Em ambos os casos, os recursos a serem arrecadados comporão um fundo destinado ao desenvolvimento de novas tecnologias e a ações de mitigação e adaptação às mudanças climáticas, com foco nos países menos desenvolvidos (Least Developed Countries - LDC) e nos pequenos estados insulares em desenvolvimento (Small Island Developing States – SIDS).

Discussões

As medidas técnicas a serem adotadas se basearão em uma Avaliação do Ciclo de Vida (Life Cycle Assessment – LCA) dos combustíveis candidatos à transição energética, cujos critérios são delineados em diretrizes discutidas pelo MEPC. Esse trabalho está em andamento, observando-se a atuação dos Estados-membros da IMO em blocos de interesse voltados a privilegiar alguns tipos de combustível em detrimento de outros.

Os biocombustíveis, por exemplo, vêm sendo combatidos por um grupo formado por países europeus, SIDS e LDC, sob a alegação de que a sua produção concorreria com a produção de alimentos, sem contribuir efetivamente para o alcance dos níveis de ambição. Tais argumentos não deveriam prosperar ao considerarem a realidade desses países, os quais não dispõem de terras agricultáveis disponíveis para a produção.

O Brasil, por sua vez, segundo a Empresa Brasileira de Pesquisa Agropecuária (Embrapa), dedica apenas 8% do seu território para a produção de alimentos. Estudos daquela empresa indicam a existência de mais de 28 milhões de hectares de pastagens plantadas com níveis de degradação intermediário e severo e outros 11 milhões de hectares de pastagens com degradação severa, com potencial agrícola.
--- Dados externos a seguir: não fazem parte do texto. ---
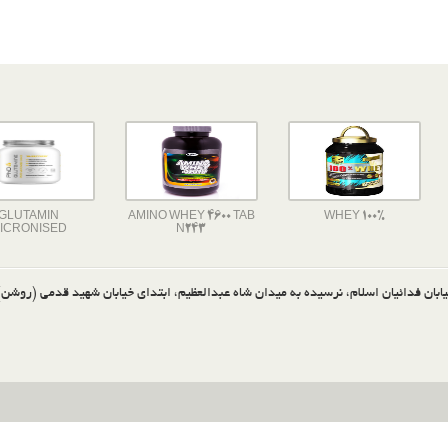
GLUTAMIN
AMINO WHEY 4600 TAB
WHEY 100%
ICRONISED
N243
ابان فدائیان اسلام، نرسیده به میدان شاه عبدالعظیم، ابتدای خیابان شهید قدمی (روشن)، پ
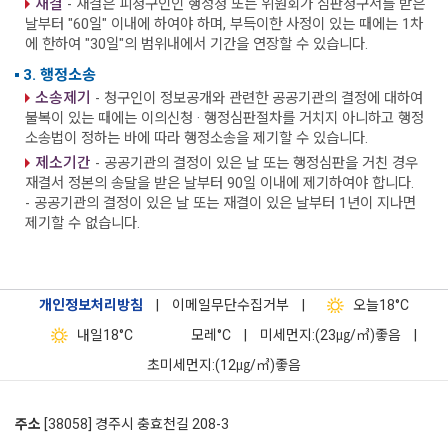
재결
- 재결은 피청구인인 행정청 또는 위원회가 심판청구서를 받은
날부터 "60일" 이내에 하여야 하며, 부득이한 사정이 있는 때에는 1차
에 한하여 "30일"의 범위내에서 기간을 연장할 수 있습니다.
3. 행정소송
소송제기
- 청구인이 정보공개와 관련한 공공기관의 결정에 대하여
불복이 있는 때에는 이의신청 · 행정심판절차를 거치지 아니하고 행정
소송법이 정하는 바에 따라 행정소송을 제기할 수 있습니다.
제소기간
- 공공기관의 결정이 있은 날 또는 행정심판을 거친 경우
재결서 정본의 송달을 받은 날부터 90일 이내에 제기하여야 합니다.
- 공공기관의 결정이 있은 날 또는 재결이 있은 날부터 1년이 지나면
제기할 수 없습니다.
개인정보처리방침
|
이메일무단수집거부
|
오늘
18°C
내일
18°C
모레
°C
|
미세먼지:(23㎍/㎥)좋음
|
초미세먼지:(12㎍/㎥)좋음
주소
[38058] 경주시 충효천길 208-3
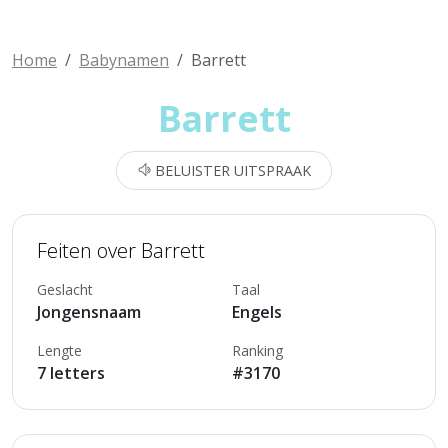
Home
Babynamen
Barrett
Barrett
BELUISTER UITSPRAAK
Feiten over Barrett
Geslacht
Taal
Jongensnaam
Engels
Lengte
Ranking
7 letters
#3170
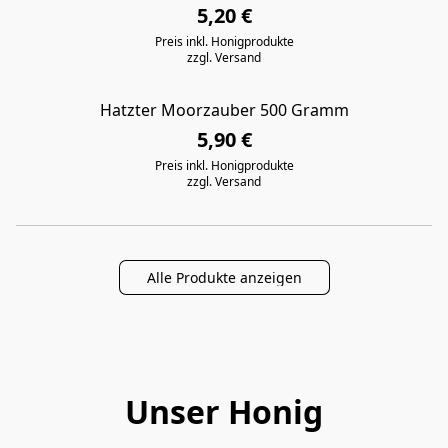
5,20 €
Preis inkl. Honigprodukte
zzgl. Versand
Hatzter Moorzauber 500 Gramm
5,90 €
Preis inkl. Honigprodukte
zzgl. Versand
Alle Produkte anzeigen
Unser Honig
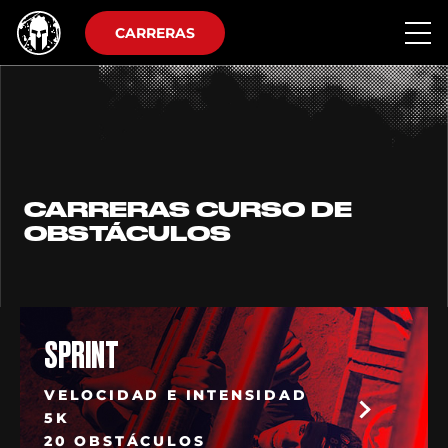
CARRERAS
CARRERAS CURSO DE
OBSTÁCULOS
SPRINT
VELOCIDAD E INTENSIDAD
5K
20 OBSTÁCULOS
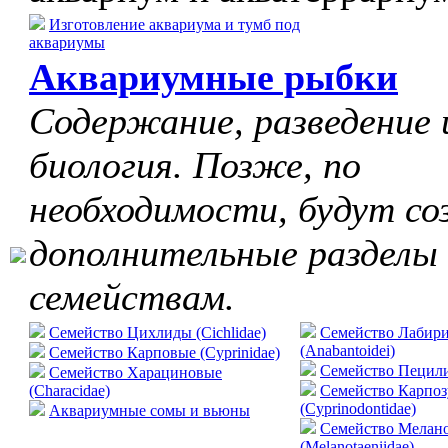
Изготовление аквариума и тумб под
аквариумы
Аквариумные рыбки
Содержание, разведение 
биология. Позже, по
необходимости, будут со
дополнительные разделы
семействам.
Семейство Цихлиды (Cichlidae)
Семейство Лабир
(Anabantoidei)
Семейство Карповые (Cyprinidae)
Cемейство Пецилие
Семейство Харациновые
(Characidae)
Семейство Карпо
(Cyprinodontidae)
Аквариумные сомы и вьюны
Семейство Мелан
(Melanotaeniidae)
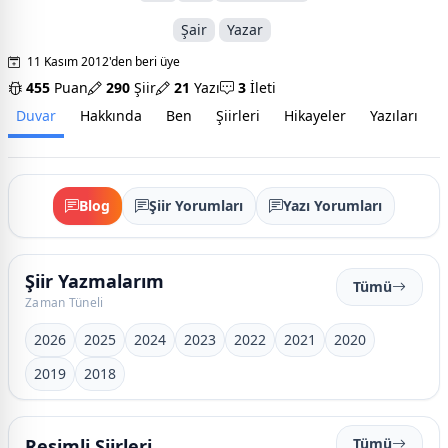
Şair
Yazar
11 Kasım 2012'den beri üye
455
Puan
290
Şiir
21
Yazı
3
İleti
Duvar
Hakkında
Ben
Şiirleri
Hikayeler
Yazıları
İ
Blog
Şiir Yorumları
Yazı Yorumları
Şiir Yazmalarım
Tümü
Zaman Tüneli
2026
2025
2024
2023
2022
2021
2020
2019
2018
Resimli Şiirleri
Tümü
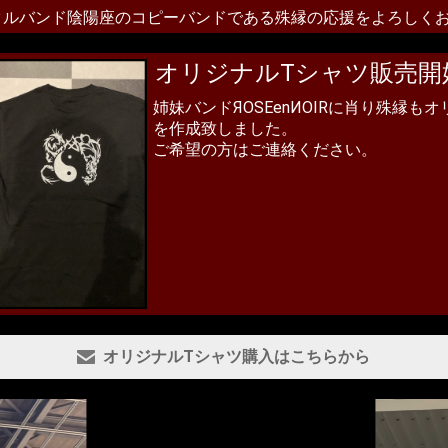
タルバンド陰陽座のコピーバンドである殊縁の応援をよろしく
オリジナルTシャツ販売開
姉妹バンドЯOSEenИOIRに肖り殊縁もオリ
を作成致しました。
ご希望の方はご連絡ください。
オリジナルTシャツ購入はこちらから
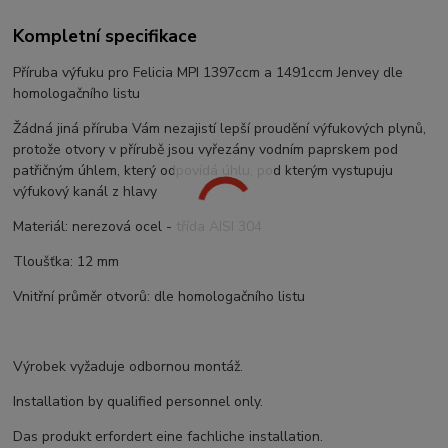
Kompletní specifikace
Příruba výfuku pro Felicia MPI 1397ccm a 1491ccm Jenvey dle
homologačního listu
Žádná jiná příruba Vám nezajistí lepší proudění výfukových plynů,
protože otvory v přírubě jsou vyřezány vodním paprskem pod
patřičným úhlem, který odpovídá úhlu, pod kterým vystupuju
výfukový kanál z hlavy
Materiál: nerezová ocel - třída AISI 304
Tloušťka: 12 mm
Vnitřní průměr otvorů: dle homologačního listu
Výrobek vyžaduje odbornou montáž.
Installation by qualified personnel only.
Das produkt erfordert eine fachliche installation.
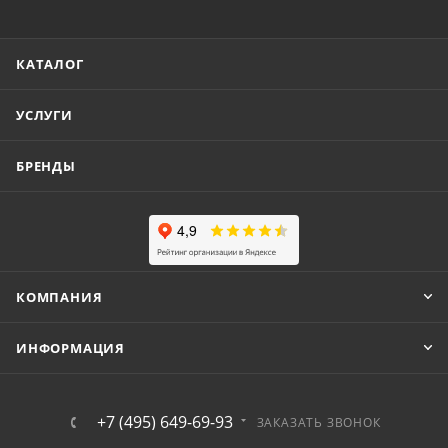
КАТАЛОГ
УСЛУГИ
БРЕНДЫ
КОМПАНИЯ
ИНФОРМАЦИЯ
+7 (495) 649-69-93
ЗАКАЗАТЬ ЗВОНОК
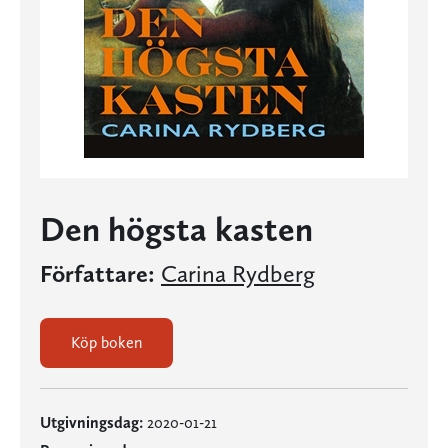
Den högsta kasten
Författare:
Carina Rydberg
Köp boken
Utgivningsdag:
2020-01-21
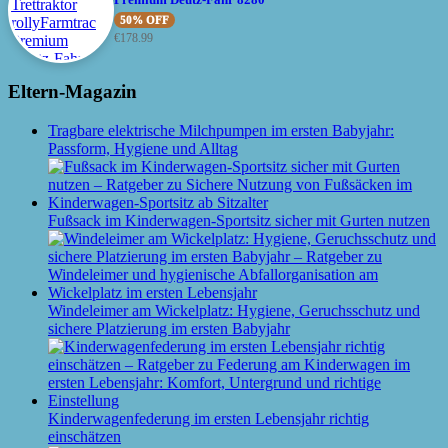
50% OFF
€
178.99
Eltern-Magazin
Tragbare elektrische Milchpumpen im ersten Babyjahr:
Passform, Hygiene und Alltag
Fußsack im Kinderwagen-Sportsitz sicher mit Gurten nutzen
Windeleimer am Wickelplatz: Hygiene, Geruchsschutz und
sichere Platzierung im ersten Babyjahr
Kinderwagenfederung im ersten Lebensjahr richtig
einschätzen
Toda essa área poderia ser revertida para o aumento da produção agrícola, incluindo os biocombustíveis.

No campo das medidas econômicas, semelhante embate está ocorrendo entre esses grupos, com o Brasil defendendo a adoção do IMSF&F. A solução alternativa (taxação linear) seria potencialmente prejudicial aos países que possuem mercados consumidores distantes, como o Brasil, pois competidores situados em locais mais próximos naturalmente emitiriam menos, sendo menos taxados, o que tornaria seus produtos mais econômicos.

A delegação brasileira presente à sessão do MEPC, coordenada pela Marinha, conta com o apoio do Ministério das Relações Exteriores (MRE) e da Agência Nacional de Transportes Aquaviários (Antaq), dentre outros representantes dos setores público privado (empresas, associações e academia) e têm conduzido intensos debates voltados a defender em plenário os interesses nacionais relacionados à questão da transição energética no mar, de modo que ela ocorra de modo justo, com impactos econômicos igualmente distribuídos entre os países.